Reflektiert, bevor ihr euch integriert!
von Eugen PissarskoiFreitag, 15. Februar 2008
Der türkische Ministerpräsident hat ein schönes Beispiel dafür geliefert, was für eine Debatte eine total unklare Äußerung entflammen kann. „Assimilation ist ein Verbrechen gegen die Menschlichkeit“ soll Erdogan gesagt haben.
Wenn Erdogan es wörtlich meinte, hat er einfach Unsinn geredet. “Verbrechen gegen die Menschlichkeit” ist ein Terminus aus dem Völkerrecht. Im Rom-Statut von 2002 ist aufgeschrieben, welche Akte darunter fallen. Das Wort „Assimilation“ (oder Abwandlungen) kommen darin nicht vor.
Wenn Leute Unsinn reden, ist es nicht höflich, sich laut darüber aufzuregen. Anständiger ist es, den Sprecher darauf aufmerksam zu machen, dass der Inhalt seiner Äußerung unverständlich ist. Und ihn zu bitten, sich klarer auszudrücken.
Vielleicht meinte Erdogan es aber nicht wörtlich. [Hier eine andere Übersetzung Erdogans Aussage.] Vielleicht wollte er lediglich darauf aufmerksam machen, dass es mehrere Weisen gibt, wie Minderheiten in einer Kultur das Zusammenleben mit der Mehrheit dieser Kultur regeln können. Die eine Weise hält Erdogan für gut. Sie nannte er „Integration“. Die andere für schlecht. Das ist die „Assimilation“.

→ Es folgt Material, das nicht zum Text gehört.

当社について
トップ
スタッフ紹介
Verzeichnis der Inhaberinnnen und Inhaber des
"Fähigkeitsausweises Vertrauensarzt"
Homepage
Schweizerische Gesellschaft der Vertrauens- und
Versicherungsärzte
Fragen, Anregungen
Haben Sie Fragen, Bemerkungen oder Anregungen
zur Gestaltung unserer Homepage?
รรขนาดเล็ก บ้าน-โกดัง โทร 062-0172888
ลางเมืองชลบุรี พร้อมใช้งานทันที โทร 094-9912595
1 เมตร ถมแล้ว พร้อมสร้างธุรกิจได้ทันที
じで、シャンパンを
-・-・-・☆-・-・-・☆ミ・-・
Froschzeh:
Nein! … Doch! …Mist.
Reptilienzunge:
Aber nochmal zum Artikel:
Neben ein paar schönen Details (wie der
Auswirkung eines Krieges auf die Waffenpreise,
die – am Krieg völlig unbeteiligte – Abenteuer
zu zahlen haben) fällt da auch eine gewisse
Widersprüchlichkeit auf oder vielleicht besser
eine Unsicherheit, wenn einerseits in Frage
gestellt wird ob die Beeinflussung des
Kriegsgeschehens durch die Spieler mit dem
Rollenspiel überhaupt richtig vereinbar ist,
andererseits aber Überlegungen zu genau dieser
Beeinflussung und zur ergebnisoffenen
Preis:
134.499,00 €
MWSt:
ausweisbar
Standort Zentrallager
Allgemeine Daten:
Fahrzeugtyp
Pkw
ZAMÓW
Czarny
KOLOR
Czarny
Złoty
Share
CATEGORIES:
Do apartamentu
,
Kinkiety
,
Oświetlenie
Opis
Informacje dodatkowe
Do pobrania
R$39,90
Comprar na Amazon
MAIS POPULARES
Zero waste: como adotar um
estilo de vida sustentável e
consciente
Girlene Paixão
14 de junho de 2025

Damit hätte er zwar keinen Unsinn gesagt, aber nicht viel inhaltlich Spannendes. Welche Eigenschaften sind es, die Integration zu etwas Gutem und die Assimilation zu etwas Schlechtem machen? Vielleicht hat Erdogan das in seiner Rede auch ausgeführt und es wird nur nicht wiedergegeben. Ich weiß es nicht, ich stelle einfach meine Interpretation vor:
Nennen wir „Assimilation“ eine vollständige Übernahme aller Werte und Gepflogenheiten einer Gesellschaft, also auch solcher Banalitäten wie „Bier trinken“, „Fussball mögen“, „Tatort gucken“.
Nennen wir „Integration“ eine Übernahme nur zentraler gesellschaftlicher Werte. Bei uns wären das vermutlich demokratische Grundordnung, geschlechtliche Gleichberechtigung, Rechtsstaatlichkeit (und gewiss einige andere).
In diesem Sinne stimme ich Erdogan zu: Assimilation ist schlecht, Integration ist richtig.
Eine kleine Korrektur erlaube ich mir aber doch. Auch Integration in diesem Sinne ist nicht immer richtig. Vielmehr ist eine „reflektierte Integration“ erstrebenswert. Dabei übernehmen die neuen Mitglieder einer Gemeinschaft nicht einfach alle zentralen Werte dieser Gemeinschaft, sondern sie übernehmen nur diejenigen Werte, die sie für gerechtfertigt halten.
Um das nun in Erdogans Sprache auszudrücken: Assimilation und Integration sind Verbrechen gegen die Menschlichkeit. Liebe Fremde, reflektiert, bevor ihr euch integriert!